Provided text ::
_ _ _ _ _

Throughout the store, only a couple of brands of any product are stocked, and they are high-end brands.

"We have a lot of doctors and professors as well as a lot of middle-class customers and they are willing to pay a little more for extra quality," Huffman said. "We have fewer SKUs and more categories, each with a nice brand and a high-end brand. I am not going to carry all of the pasta brands that you can buy in any store."

Forest Hills Foods, Grand Rapids, Mich., is another store that caters to its individual customers, sometimes using information gathered in frequent shopper cards.

"At Christmas, we send poinsettias to our top 100 customers and on birthdays we offer people a coupon for a birthday cake. It is nothing complicated, but it makes a difference," said Jeff VandenBerge, president.

VandenBerge warns others against lumping all customers into one group.

"People shop for a lot of different reasons. It is not one thing that brings people into a store. The challenge is always going to be to try to do everything well."

The store may venture into self-checkout in the near future, he added.

Self-checkout is an innovation that may be seen in numerous stores in the near future, said Jim Coleman, a partner at Accenture, a leading management consulting and technology services company based in Chicago. Other more futuristic possibilities include "intelligent shelves" that can give advice on products that go together once a customer picks up an item or that can automatically keep inventory and reorder stock, Coleman said.

In the more immediate future, Coleman noted, stores may start stocking the same item in several places. Although it increases labor costs, it can make shopping more convenient for the customer.

_ _ _ _ _

(Data records)

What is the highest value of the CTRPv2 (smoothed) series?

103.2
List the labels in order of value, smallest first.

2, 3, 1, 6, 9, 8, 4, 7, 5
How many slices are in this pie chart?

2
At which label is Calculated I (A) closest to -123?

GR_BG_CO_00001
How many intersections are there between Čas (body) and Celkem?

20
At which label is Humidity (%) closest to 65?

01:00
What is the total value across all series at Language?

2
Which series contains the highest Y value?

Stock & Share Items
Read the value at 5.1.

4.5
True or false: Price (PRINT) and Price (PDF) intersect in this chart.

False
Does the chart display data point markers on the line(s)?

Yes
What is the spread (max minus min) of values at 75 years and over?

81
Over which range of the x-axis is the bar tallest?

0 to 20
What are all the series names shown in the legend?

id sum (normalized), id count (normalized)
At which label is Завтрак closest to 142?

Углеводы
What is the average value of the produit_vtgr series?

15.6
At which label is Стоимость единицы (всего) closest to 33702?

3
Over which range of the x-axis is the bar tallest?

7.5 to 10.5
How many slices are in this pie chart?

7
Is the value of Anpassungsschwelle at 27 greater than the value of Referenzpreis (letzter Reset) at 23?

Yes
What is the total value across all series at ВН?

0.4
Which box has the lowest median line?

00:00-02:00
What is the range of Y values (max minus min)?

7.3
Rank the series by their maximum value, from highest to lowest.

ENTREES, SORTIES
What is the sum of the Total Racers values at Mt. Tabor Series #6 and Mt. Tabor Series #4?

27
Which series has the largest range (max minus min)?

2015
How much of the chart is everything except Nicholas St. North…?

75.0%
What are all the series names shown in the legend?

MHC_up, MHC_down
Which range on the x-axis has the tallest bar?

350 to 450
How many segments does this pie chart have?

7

_ _ _ _ _

Problem 1 :: Decide whether each statement below agrees with the grocery store text, answering yes or no and quoting the words of the text that settle it. (a) Forest Hills Foods sends poinsettias to its top 100 customers at Christmas. (b) Coleman says stocking the same item in several places lowers labor costs. (c) Accenture is based in Chicago.
Problem 2 :: Extend the grocery store text with the next few paragraphs, picking up after its final sentence.

Response box 1 ::
(a) Yes: "At Christmas, we send poinsettias to our top 100 customers"
(b) No: "Although it increases labor costs, it can make shopping more convenient for the customer."
(c) Yes: "a leading management consulting and technology services company based in Chicago"

Response box 2 ::
"In Europe you are seeing massive, self-service kiosks within stores that are like huge vending machines for convenience items," he noted. "Stores are also going to have to differentiate themselves, so that a suburban store is not going to look the same as the store that is in an urban area just a few miles away."

But all stores will have to cater to a population that does not have the time, interest or skills to cook an elaborate meal, said Tom Jackson, president of the Columbus-based Ohio Grocers Association, which represents more than 800 supermarkets.

"Maybe we need to have displays of how to prepare a meal for a family in 10 minutes and under $10," Jackson said. "We need more shelf-stable meals.

"The hard part is telling the difference between a fad and a trend," he added. "But supermarket owners have to determine what they can do to differentiate themselves. For instance, if they are in a neighborhood with a lot of senior citizens, are they sure it is easy to get around the store? Is there someone to help the customer who has just parked in the handicapped place outside?"

Ross Nixon, vice president of merchandising at Dahl's Food Markets, Des Moines, Iowa, agreed the store of the future will address a customer's entire lifestyle.

"Loyalty is going to be based on more than price; it is going to depend on convenience and service. Maybe we need solutions areas with recipes that can be prepared in 10 to 15 minutes at a reasonable price," he noted, echoing Jackson's prediction. "Most young people today do not have the knowledge of cooking.

"However, you have to balance that with the fact that they are more health conscious than the previous generation so you have to balance what is quick and easy with what is fresh."

It will all take a bit of creative thinking.

"It is counter-intuitive for a person who has always thought in terms of categories to shift from thinking of product management to thinking of consumer management," said Coleman of Accenture, "but that is what needs to be done."

"Some of us have been in the business so long it is difficult to think out of the box and we have gotten in a rut," noted Jackson, "but the only difference between a rut and a grave is the depth. Successful stores of the future will think in terms of fun and excitement and how to create an ambience to pique the customer's interest."